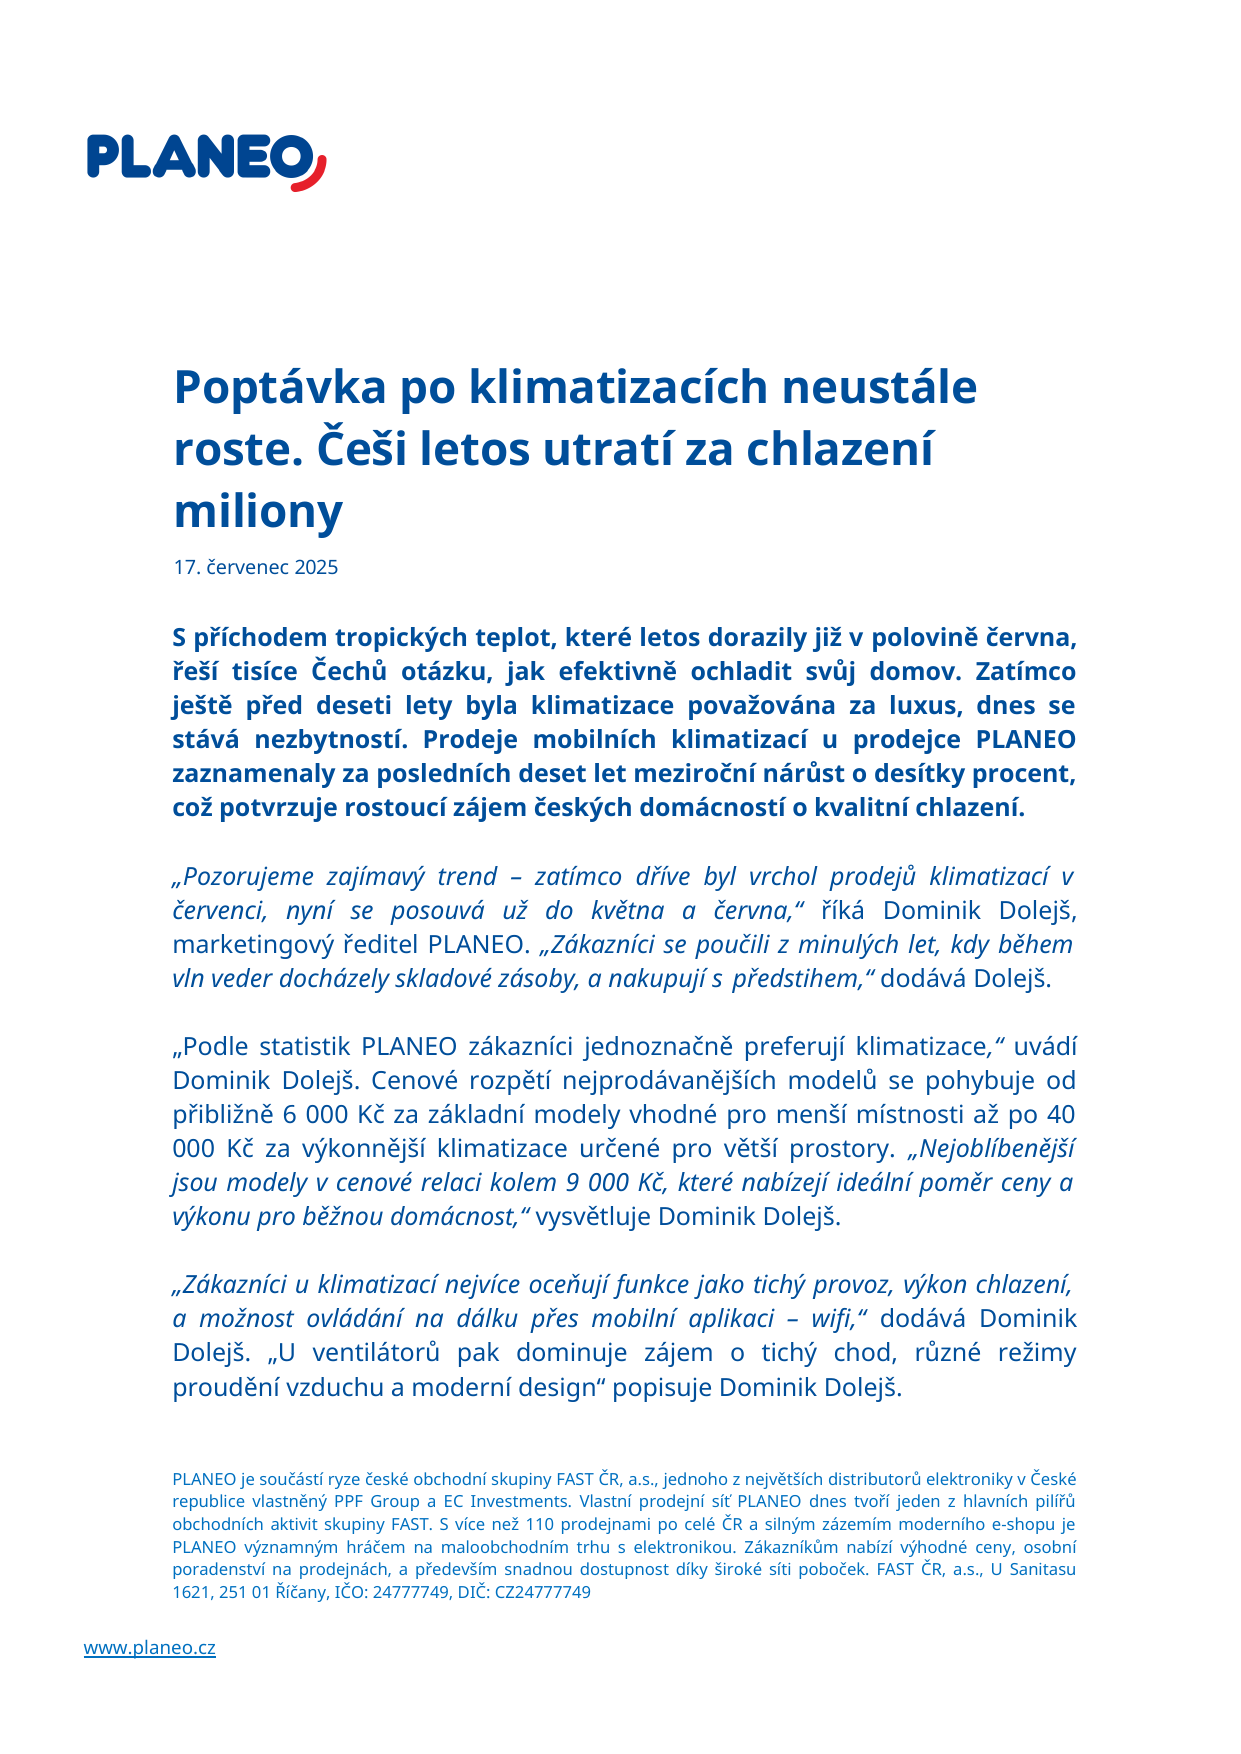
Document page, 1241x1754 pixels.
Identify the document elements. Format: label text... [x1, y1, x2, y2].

picture [83, 0, 537, 341]
subtitle Poptávka po klimatizacích neustále roste. Češi letos utratí za chlazení miliony [173, 354, 1077, 541]
text „Pozorujeme zajímavý trend – zatímco dříve byl vrchol prodejů klimatizací v červenci, nyní se posouvá už do května a června,“ říká Dominik Dolejš, marketingový ředitel PLANEO. „Zákazníci se poučili z minulých let, kdy během vln veder docházely skladové zásoby, a nakupují s předstihem,“ dodává Dolejš. [172, 858, 1077, 994]
text „Podle statistik PLANEO zákazníci jednoznačně preferují klimatizace,“ uvádí Dominik Dolejš. Cenové rozpětí nejprodávanějších modelů se pohybuje od přibližně 6 000 Kč za základní modely vhodné pro menší místnosti až po 40 000 Kč za výkonnější klimatizace určené pro větší prostory. „Nejoblíbenější jsou modely v cenové relaci kolem 9 000 Kč, které nabízejí ideální poměr ceny a výkonu pro běžnou domácnost,“ vysvětluje Dominik Dolejš. [172, 1028, 1077, 1233]
text „Zákazníci u klimatizací nejvíce oceňují funkce jako tichý provoz, výkon chlazení, a možnost ovládání na dálku přes mobilní aplikaci – wifi,“ dodává Dominik Dolejš. „U ventilátorů pak dominuje zájem o tichý chod, různé režimy proudění vzduchu a moderní design“ popisuje Dominik Dolejš. [172, 1267, 1077, 1403]
text 17. červenec 2025 [173, 553, 1077, 581]
text S příchodem tropických teplot, které letos dorazily již v polovině června, řeší tisíce Čechů otázku, jak efektivně ochladit svůj domov. Zatímco ještě před deseti lety byla klimatizace považována za luxus, dnes se stává nezbytností. Prodeje mobilních klimatizací u prodejce PLANEO zaznamenaly za posledních deset let meziroční nárůst o desítky procent, což potvrzuje rostoucí zájem českých domácností o kvalitní chlazení. [172, 620, 1077, 824]
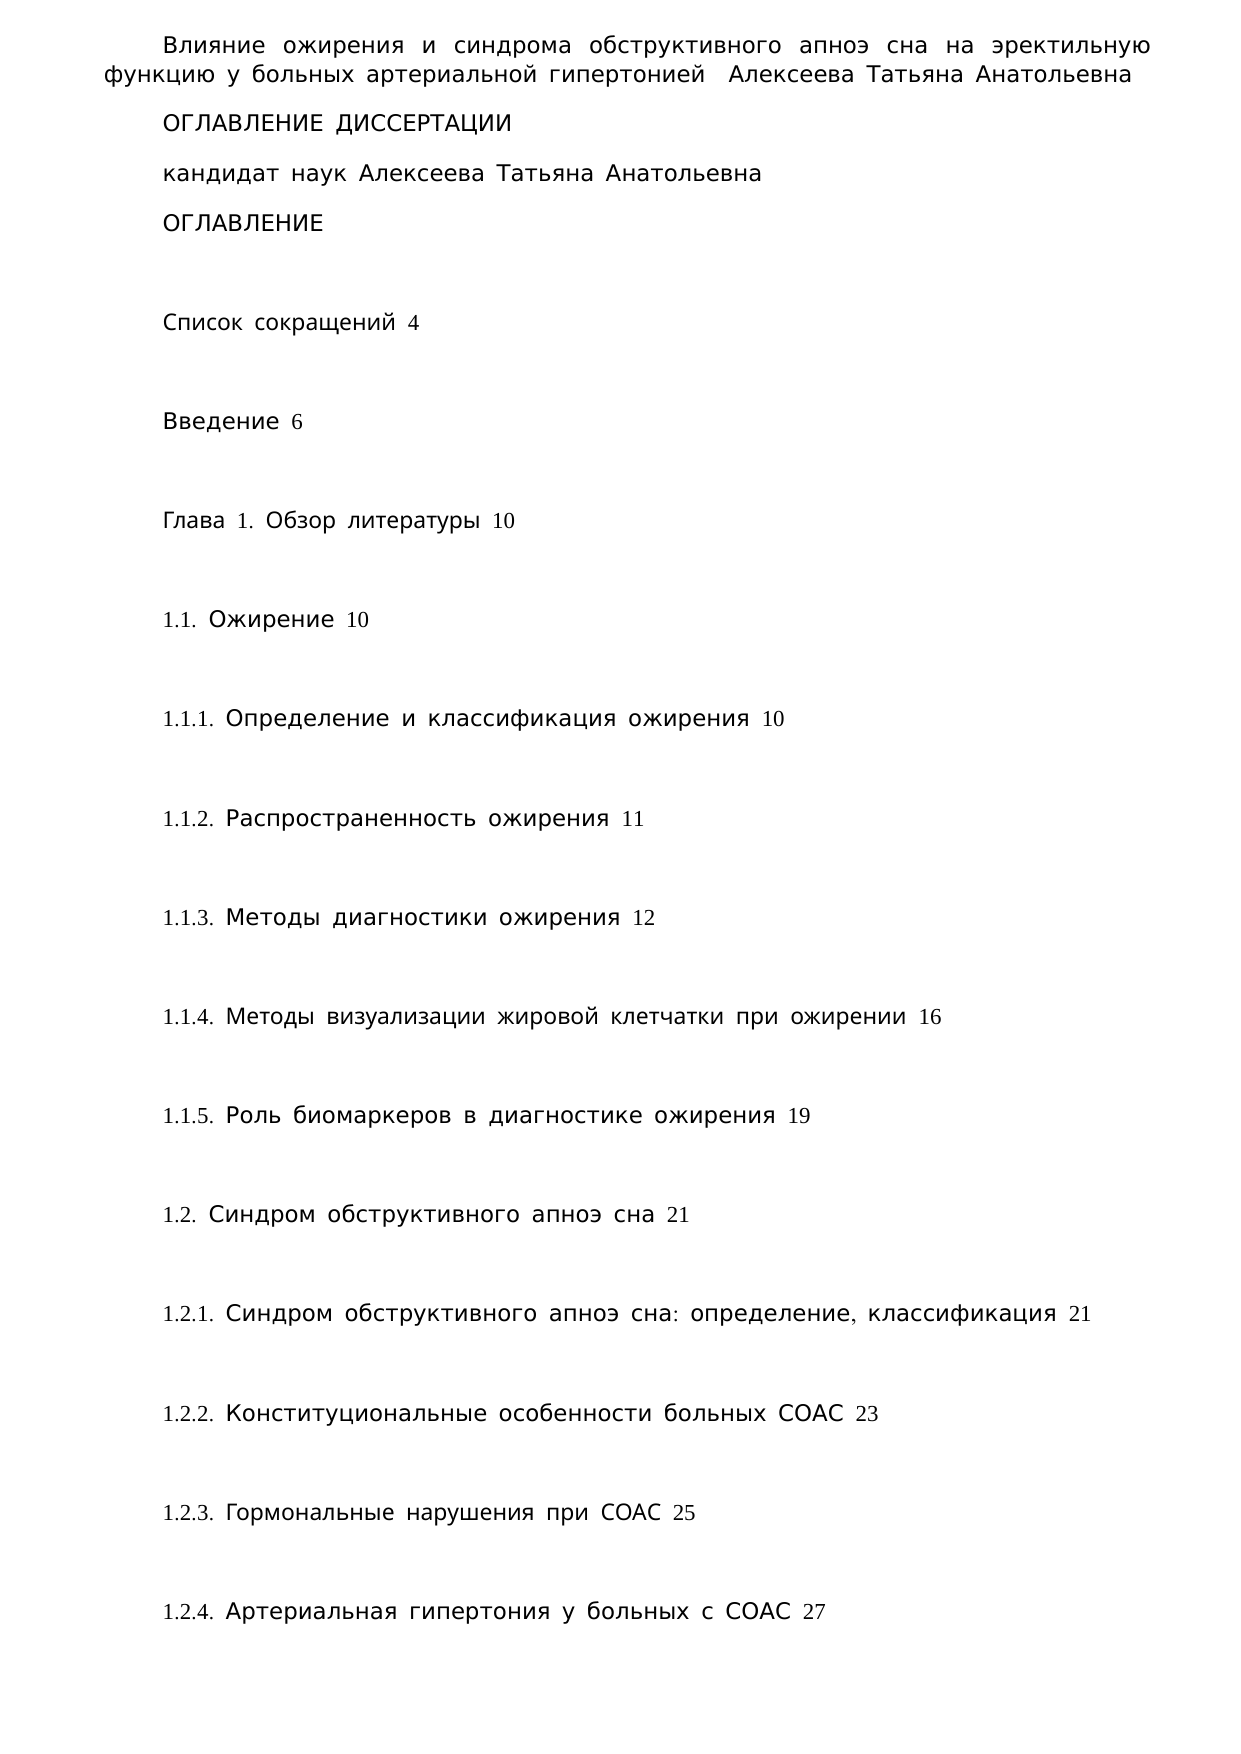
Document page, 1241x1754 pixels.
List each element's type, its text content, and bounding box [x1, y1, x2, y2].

text ОГЛАВЛЕНИЕ [103, 207, 1152, 236]
text 1.2.2. Конституциональные особенности больных СОАС 23 [103, 1397, 1152, 1426]
text 1.2.1. Синдром обструктивного апноэ сна: определение, классификация 21 [103, 1298, 1152, 1327]
text 1.1.4. Методы визуализации жировой клетчатки при ожирении 16 [103, 1000, 1152, 1029]
text 1.2. Синдром обструктивного апноэ сна 21 [103, 1199, 1152, 1227]
text 1.1.5. Роль биомаркеров в диагностике ожирения 19 [103, 1099, 1152, 1128]
text Введение 6 [103, 405, 1152, 434]
text 1.1.1. Определение и классификация ожирения 10 [103, 703, 1152, 732]
text Влияние ожирения и синдрома обструктивного апноэ сна на эректильную функцию у больных артериальной гипертонией Алексеева Татьяна Анатольевна [103, 29, 1152, 87]
text 1.1. Ожирение 10 [103, 604, 1152, 632]
text 1.1.2. Распространенность ожирения 11 [103, 802, 1152, 831]
text кандидат наук Алексеева Татьяна Анатольевна [103, 157, 1152, 186]
text 1.1.3. Методы диагностики ожирения 12 [103, 901, 1152, 930]
text ОГЛАВЛЕНИЕ ДИССЕРТАЦИИ [103, 108, 1152, 137]
text 1.2.3. Гормональные нарушения при СОАС 25 [103, 1496, 1152, 1525]
text Глава 1. Обзор литературы 10 [103, 504, 1152, 533]
text 1.2.4. Артериальная гипертония у больных с СОАС 27 [103, 1595, 1152, 1624]
text Список сокращений 4 [103, 306, 1152, 335]
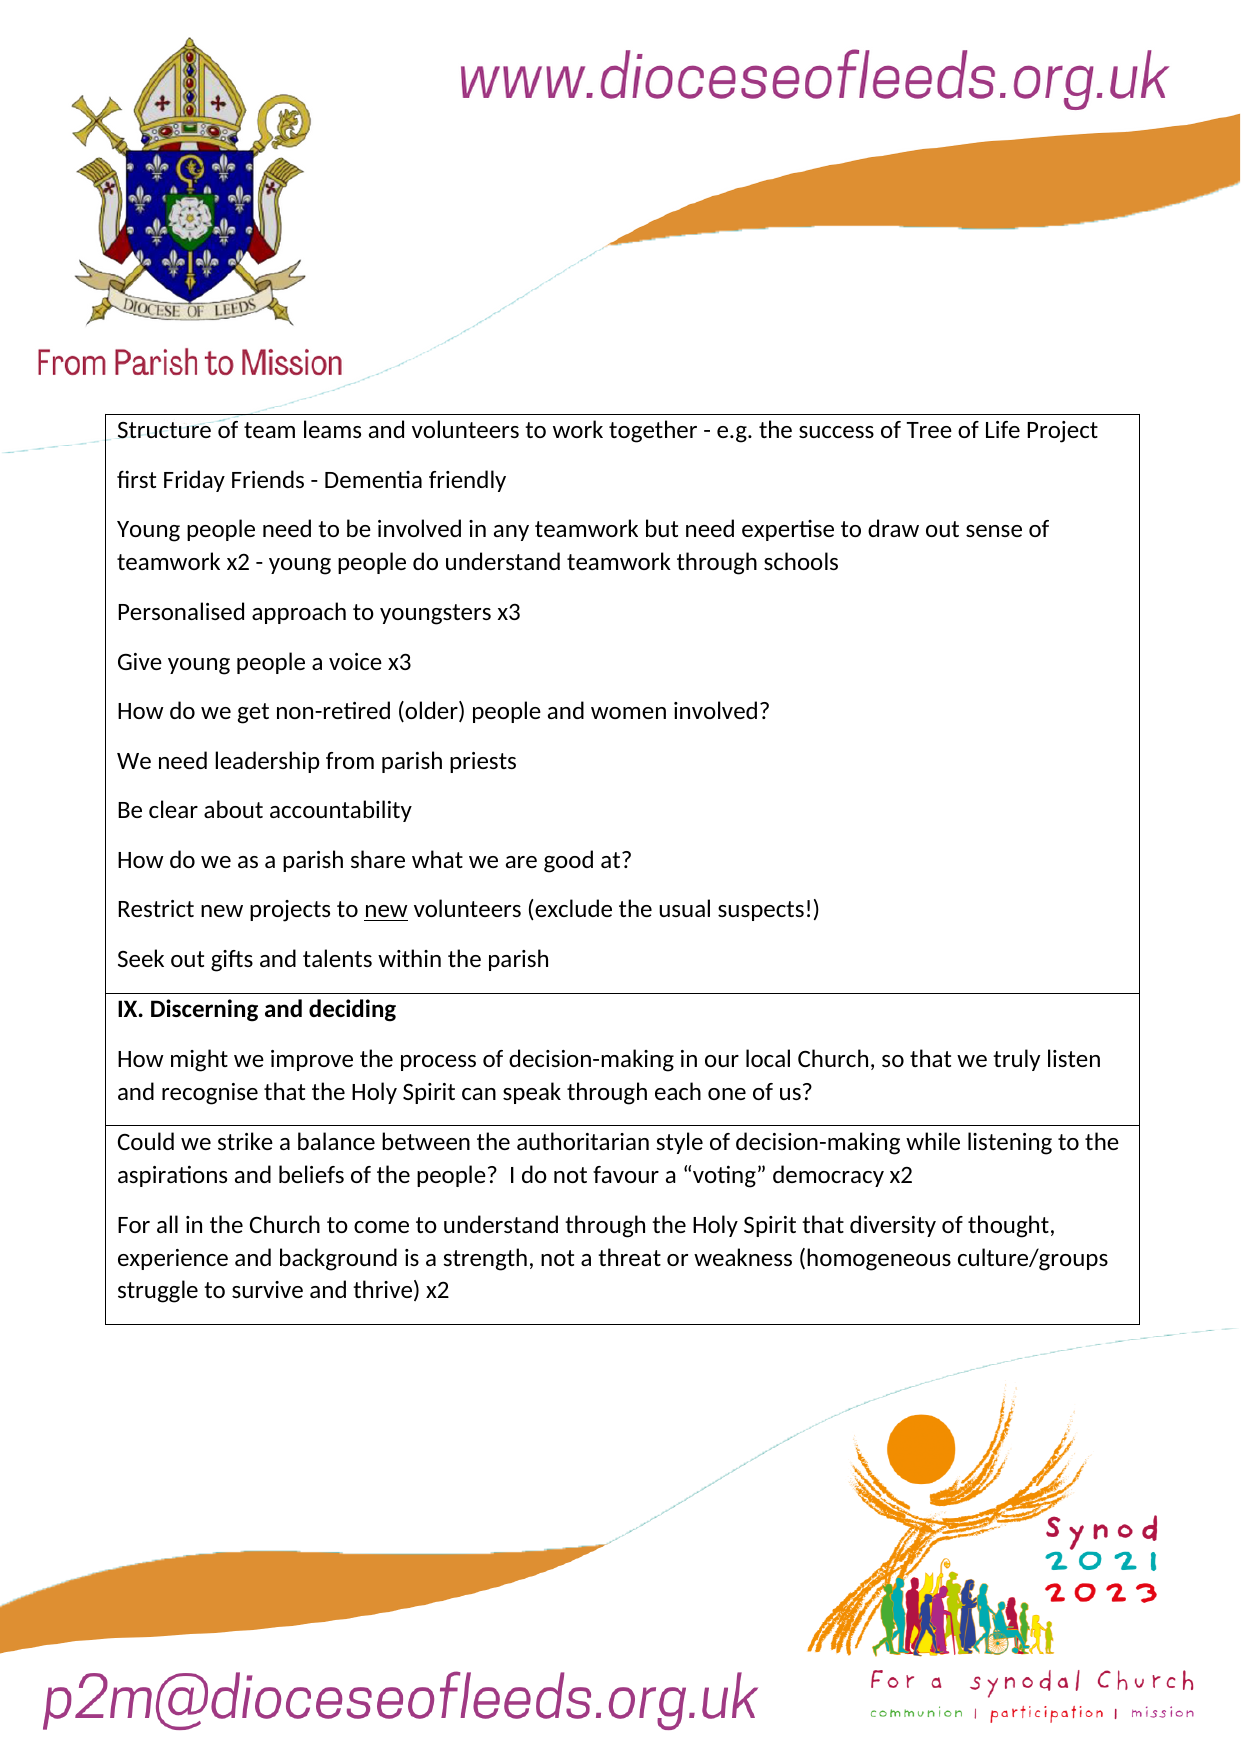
------------------------
TO-DO ITEM: The records above must be output exactly, except for the pictures.

TASK SOLUTION:
Document page, 1241x1754 pixels.
Identify the document elements. Format: label text... [x1, y1, x2, y2].

picture [83, 0, 537, 341]
subtitle Poptávka po klimatizacích neustále roste. Češi letos utratí za chlazení miliony [173, 354, 1077, 541]
text „Pozorujeme zajímavý trend – zatímco dříve byl vrchol prodejů klimatizací v červenci, nyní se posouvá už do května a června,“ říká Dominik Dolejš, marketingový ředitel PLANEO. „Zákazníci se poučili z minulých let, kdy během vln veder docházely skladové zásoby, a nakupují s předstihem,“ dodává Dolejš. [172, 858, 1077, 994]
text „Podle statistik PLANEO zákazníci jednoznačně preferují klimatizace,“ uvádí Dominik Dolejš. Cenové rozpětí nejprodávanějších modelů se pohybuje od přibližně 6 000 Kč za základní modely vhodné pro menší místnosti až po 40 000 Kč za výkonnější klimatizace určené pro větší prostory. „Nejoblíbenější jsou modely v cenové relaci kolem 9 000 Kč, které nabízejí ideální poměr ceny a výkonu pro běžnou domácnost,“ vysvětluje Dominik Dolejš. [172, 1028, 1077, 1233]
text „Zákazníci u klimatizací nejvíce oceňují funkce jako tichý provoz, výkon chlazení, a možnost ovládání na dálku přes mobilní aplikaci – wifi,“ dodává Dominik Dolejš. „U ventilátorů pak dominuje zájem o tichý chod, různé režimy proudění vzduchu a moderní design“ popisuje Dominik Dolejš. [172, 1267, 1077, 1403]
text 17. červenec 2025 [173, 553, 1077, 581]
text S příchodem tropických teplot, které letos dorazily již v polovině června, řeší tisíce Čechů otázku, jak efektivně ochladit svůj domov. Zatímco ještě před deseti lety byla klimatizace považována za luxus, dnes se stává nezbytností. Prodeje mobilních klimatizací u prodejce PLANEO zaznamenaly za posledních deset let meziroční nárůst o desítky procent, což potvrzuje rostoucí zájem českých domácností o kvalitní chlazení. [172, 620, 1077, 824]
Document page, 1241x1754 pixels.
List each element's type, its text content, and bounding box [x1, y1, x2, y2].

text ОГЛАВЛЕНИЕ [103, 207, 1152, 236]
text 1.2.2. Конституциональные особенности больных СОАС 23 [103, 1397, 1152, 1426]
text 1.2.1. Синдром обструктивного апноэ сна: определение, классификация 21 [103, 1298, 1152, 1327]
text 1.1.4. Методы визуализации жировой клетчатки при ожирении 16 [103, 1000, 1152, 1029]
text 1.2. Синдром обструктивного апноэ сна 21 [103, 1199, 1152, 1227]
text 1.1.5. Роль биомаркеров в диагностике ожирения 19 [103, 1099, 1152, 1128]
text Введение 6 [103, 405, 1152, 434]
text 1.1.1. Определение и классификация ожирения 10 [103, 703, 1152, 732]
text Влияние ожирения и синдрома обструктивного апноэ сна на эректильную функцию у больных артериальной гипертонией Алексеева Татьяна Анатольевна [103, 29, 1152, 87]
text 1.1. Ожирение 10 [103, 604, 1152, 632]
text 1.1.2. Распространенность ожирения 11 [103, 802, 1152, 831]
text кандидат наук Алексеева Татьяна Анатольевна [103, 157, 1152, 186]
text 1.1.3. Методы диагностики ожирения 12 [103, 901, 1152, 930]
text ОГЛАВЛЕНИЕ ДИССЕРТАЦИИ [103, 108, 1152, 137]
text 1.2.3. Гормональные нарушения при СОАС 25 [103, 1496, 1152, 1525]
text Глава 1. Обзор литературы 10 [103, 504, 1152, 533]
text 1.2.4. Артериальная гипертония у больных с СОАС 27 [103, 1595, 1152, 1624]
text Список сокращений 4 [103, 306, 1152, 335]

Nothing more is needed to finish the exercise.